3.05.2013

Busy, busy, busy!

I haven't posted in a really long time. I don't really have a good excuse for myself. I have just been so busy. And tired. School is my life right now. I am just trying to get into the swing of things. But things are going okay. I am doing okay. I have been stressed and am in the process of making some pretty big life choices.

I am changing my major and essentially my career goals. I have pretty much decided I want to major in Deaf Studies and become an interpreter. I have been studying American Sign Language for about a month now and I absolutely love it. It comes easily to me and I am passionate about it. I really love this language and want to immerse myself in it and become a part of this culture. I am still going to get my certificate in Early Childhood Education and I plan to work with deaf and hard of hearing children. Yes, this means I have so much more school and whatnot but I feel really passionate about this. I want this and I think it will be a great fit for me.

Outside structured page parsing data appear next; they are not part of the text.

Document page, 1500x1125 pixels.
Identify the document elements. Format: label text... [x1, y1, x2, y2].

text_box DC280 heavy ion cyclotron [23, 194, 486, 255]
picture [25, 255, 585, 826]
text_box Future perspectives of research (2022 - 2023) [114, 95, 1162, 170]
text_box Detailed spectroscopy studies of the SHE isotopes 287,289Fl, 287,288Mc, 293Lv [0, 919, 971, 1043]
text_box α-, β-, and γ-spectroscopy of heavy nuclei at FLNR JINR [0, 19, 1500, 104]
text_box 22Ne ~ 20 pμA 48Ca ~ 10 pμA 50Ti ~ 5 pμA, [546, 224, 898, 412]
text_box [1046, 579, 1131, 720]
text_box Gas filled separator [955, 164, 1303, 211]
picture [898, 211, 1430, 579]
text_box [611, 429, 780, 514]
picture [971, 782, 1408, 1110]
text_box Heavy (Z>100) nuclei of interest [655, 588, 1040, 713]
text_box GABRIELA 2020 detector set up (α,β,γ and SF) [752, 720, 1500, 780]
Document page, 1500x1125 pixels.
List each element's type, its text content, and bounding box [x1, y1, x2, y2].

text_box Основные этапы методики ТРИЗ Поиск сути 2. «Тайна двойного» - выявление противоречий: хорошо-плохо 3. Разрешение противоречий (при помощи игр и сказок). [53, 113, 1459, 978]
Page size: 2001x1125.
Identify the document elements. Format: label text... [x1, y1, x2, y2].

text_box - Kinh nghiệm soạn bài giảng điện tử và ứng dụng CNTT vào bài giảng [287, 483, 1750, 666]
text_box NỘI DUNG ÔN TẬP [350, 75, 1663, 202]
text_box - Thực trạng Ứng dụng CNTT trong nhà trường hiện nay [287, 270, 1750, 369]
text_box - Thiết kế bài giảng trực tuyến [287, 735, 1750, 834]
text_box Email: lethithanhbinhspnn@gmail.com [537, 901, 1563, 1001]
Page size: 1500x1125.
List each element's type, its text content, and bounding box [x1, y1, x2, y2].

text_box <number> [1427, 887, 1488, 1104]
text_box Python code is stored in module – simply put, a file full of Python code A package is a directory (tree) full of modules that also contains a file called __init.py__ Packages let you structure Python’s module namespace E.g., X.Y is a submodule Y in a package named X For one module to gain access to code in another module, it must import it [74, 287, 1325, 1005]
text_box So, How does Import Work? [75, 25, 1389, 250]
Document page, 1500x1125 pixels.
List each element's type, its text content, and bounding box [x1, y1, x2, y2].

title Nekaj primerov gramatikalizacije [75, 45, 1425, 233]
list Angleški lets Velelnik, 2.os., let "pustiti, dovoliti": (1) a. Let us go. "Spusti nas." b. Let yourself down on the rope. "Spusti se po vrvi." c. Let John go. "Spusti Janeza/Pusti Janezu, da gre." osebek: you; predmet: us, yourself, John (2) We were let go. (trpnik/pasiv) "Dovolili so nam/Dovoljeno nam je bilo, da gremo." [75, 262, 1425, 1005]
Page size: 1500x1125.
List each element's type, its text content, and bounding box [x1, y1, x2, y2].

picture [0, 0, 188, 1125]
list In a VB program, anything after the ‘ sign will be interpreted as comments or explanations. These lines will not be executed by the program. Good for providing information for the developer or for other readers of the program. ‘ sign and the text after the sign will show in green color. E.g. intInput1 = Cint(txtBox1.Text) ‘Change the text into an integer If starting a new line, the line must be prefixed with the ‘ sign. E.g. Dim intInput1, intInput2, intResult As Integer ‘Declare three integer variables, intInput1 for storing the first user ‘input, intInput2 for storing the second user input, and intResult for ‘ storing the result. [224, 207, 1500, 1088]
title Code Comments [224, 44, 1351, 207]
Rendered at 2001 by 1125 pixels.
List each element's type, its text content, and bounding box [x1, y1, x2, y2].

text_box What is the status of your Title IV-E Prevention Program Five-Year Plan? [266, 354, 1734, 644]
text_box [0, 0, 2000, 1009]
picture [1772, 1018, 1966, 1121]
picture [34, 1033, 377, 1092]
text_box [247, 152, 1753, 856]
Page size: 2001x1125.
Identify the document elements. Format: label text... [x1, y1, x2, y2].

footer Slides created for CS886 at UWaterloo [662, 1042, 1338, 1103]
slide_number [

Now, my little squish has changed a lot also. Squish has learned how to crawl on his knee's, he can pull-up and he can say 8 words. Squish is also working on his first steps. He will pull-up onto the side of his walker and will shuffle with it when it moves forward. It's so much fun. He also has 8 teeth now. Ah, I love motherhood.

Therapy...

I am going to therapy and I am doing better. But I really think I need to deal with my actual issues and my abuse. Which we really haven't covered. I will be talking to my therapist about this soon and hope we can handle this and get to the core of my issues. I had a nightmare awhile ago but its the first one in about 2 months. Yet, I know its my subconscious wanting me to deal with my problems. There's not much else I can say. I haven't ran into him yet but his wife works at the campus bookstore. I ran into her once but nothing happened. Also, I recently pushed my biological father out of my life. The abusive one... (My History, first post) I decided I didn't want him around my child. He is too toxic.

That's all for now. I will try to write more often but I am just really busy and honestly, I just don't want to write about the pain. I just want it to go away. I want my life to be my life. I don't want to be damaged anymore.